• **Selected extract**:
Our offers are subject to change without notice. We are entitled to raise our prices accordingly if our costs increase. The Customer’s order requires our written confirmation to be deemed as accepted. Our silence in response to the Customer’s order does not constitute acceptance.
Our delivery times are merely approximate. Deliveries by our own suppliers shall be reserved. In the event of strikes, lockouts, or other delays beyond our control, delivery time shall be extended accordingly. If our Customer is in delay of performance with respect to his contractual duties, we are entitled to hold the goods until the delay is redressed. Our delivery time shall be extended accordingly. Delivery is deemed to be effected at the time we notify the Customer the products are ready for dispatch. We are entitled to make delivery by instalments insofar as this is reasonable for the Customer. If we are in delay of delivery, the Customer shall grant us an extension of at least three weeks before he may cancel the contract.
Weights and quantities established at the points of dispatch shall prevail. The acceptance of the product and the information in the bill of lading, delivery note and warehouse receipt, etc. on the part of the forwarding agent/carrier/warehouse keeper shall constitute evidence of the faultless packaging, loading, quantity and type of product.
All our prices are quoted ex our warehouses, not including value-added tax. Should carriage-free delivery be arranged, the agreed price shall apply only if the possibility of unimpeded, normal transport is given.
Pending the satisfaction of all our claims arising from our business relations with the Customer (including all receivables on current account), we shall be granted the following securities, which we shall surrender only at the request of the Customer and to the extent that their value shall over a sustained period of time exceed our claims by more than 20 percent. The supplied goods shall remain our property. Any conversion or processing of the reserved goods shall be effected on our behalf, without subjecting us to any obligation. Should our proprietary rights cease by virtue of amalgamation, it is hereby agreed that the property of the Customer in the unitary object shall be assigned to us pro rata of the invoice value. The Customer shall store our property free of charge. Goods in which we have a share of proprietary rights shall be deemed reserved goods. The Customer may process and resell reserved goods in the ordinary course of business insofar he is not in arrears. Seizure or assignment as security shall be impermissible. Any existing or future claims arising from the resale of reserved goods or other causes in law (for example, insurance) shall herewith be assigned to us in advance (including all claims on current account) in the name of ourselves for our own account. Until our revocation, the Customer is entitled to collect the claims assigned to us. We may revoke the authority to collect the claims assigned to us only in the event of the Customer’s payment default. Should third parties gain access to reserved goods, the Customer shall cite our proprietary rights and notify us immediately. The Customer shall be liable for costs and damages. Should the Customer be in violation of the agreement, in particular if payment is delayed, we shall be entitled to take possession of the reserved goods or to demand the transfer of the claim against third parties to return the goods. Our taking possession or seizure of goods shall not be deemed as a withdrawal from the agreement unless the Abzahlungsgesetz (Hire Purchase Act) applies. We are entitled to inspect the reserved goods or their replacements at any time. The Customer irrevocably grants us rights of access to his premises for this purpose and, if the conditions for surrender are met, the right of removal without this constituting an exercise of unlawful interference.

• **Dataset excerpts**:
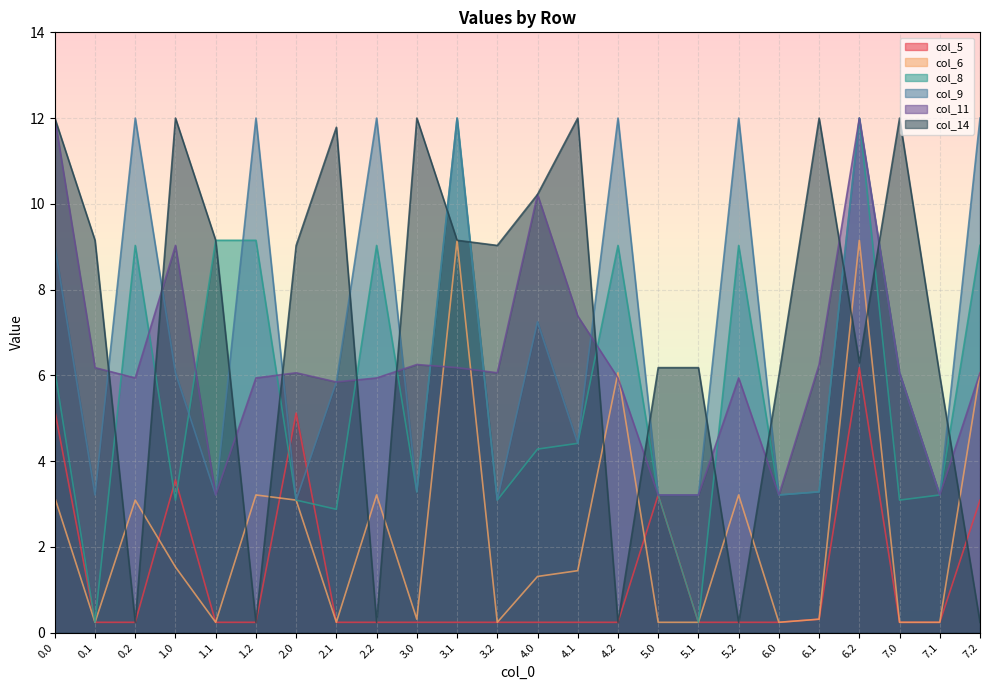

Reading left to right, what are all the values shown in this chart?

col_5: 5.2	0.2	0.2	3.6	0.2	0.2	5.1	0.2	0.2	0.2	0.2	0.2	0.2	0.2	0.2	3.2	0.2	0.2	0.2	0.3	6.2	0.2	0.2	3.1
col_6: 3.1	0.2	3.1	1.5	0.2	3.2	3.1	0.2	3.2	0.3	9.2	0.2	1.3	1.4	6.1	0.2	0.2	3.2	0.2	0.3	9.2	0.2	0.2	6.1
col_8: 6.1	0.2	9.0	3.1	9.2	9.2	3.1	2.9	9.0	3.3	12.0	3.1	4.3	4.4	9.0	3.2	0.2	9.0	3.2	3.3	12.0	3.1	3.2	9.0
col_9: 9.0	3.2	12.0	6.1	3.2	12.0	3.1	5.8	12.0	3.3	12.0	3.1	7.2	4.4	12.0	3.2	3.2	12.0	3.2	3.3	12.0	6.1	3.2	12.0
col_11: 12.0	6.2	5.9	9.0	3.2	5.9	6.1	5.8	5.9	6.3	6.2	6.1	10.2	7.4	5.9	3.2	3.2	5.9	3.2	6.3	12.0	6.1	3.2	6.1
col_14: 12.0	9.2	0.2	12.0	9.2	0.2	9.0	11.8	0.2	12.0	9.2	9.0	10.2	12.0	0.2	6.2	6.2	0.2	6.0	12.0	6.3	12.0	6.0	0.2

• **Instruction 1**:
Under the terms of sale, when may the seller hold back the goods and extend its delivery time? Answer in one to three sentences.
• **Instruction 2**:
Reproduce word for word the part of the terms of sale starting at "Weights and quantities" and ending at "transport is given.".

• **Exercise solution 1**:
The seller may hold the goods if the Customer is in delay of performance with respect to his contractual duties. It may keep them until that delay is redressed, and its delivery time is extended accordingly.

• **Exercise solution 2**:
Weights and quantities established at the points of dispatch shall prevail. The acceptance of the product and the information in the bill of lading, delivery note and warehouse receipt, etc. on the part of the forwarding agent/carrier/warehouse keeper shall constitute evidence of the faultless packaging, loading, quantity and type of product.
All our prices are quoted ex our warehouses, not including value-added tax. Should carriage-free delivery be arranged, the agreed price shall apply only if the possibility of unimpeded, normal transport is given.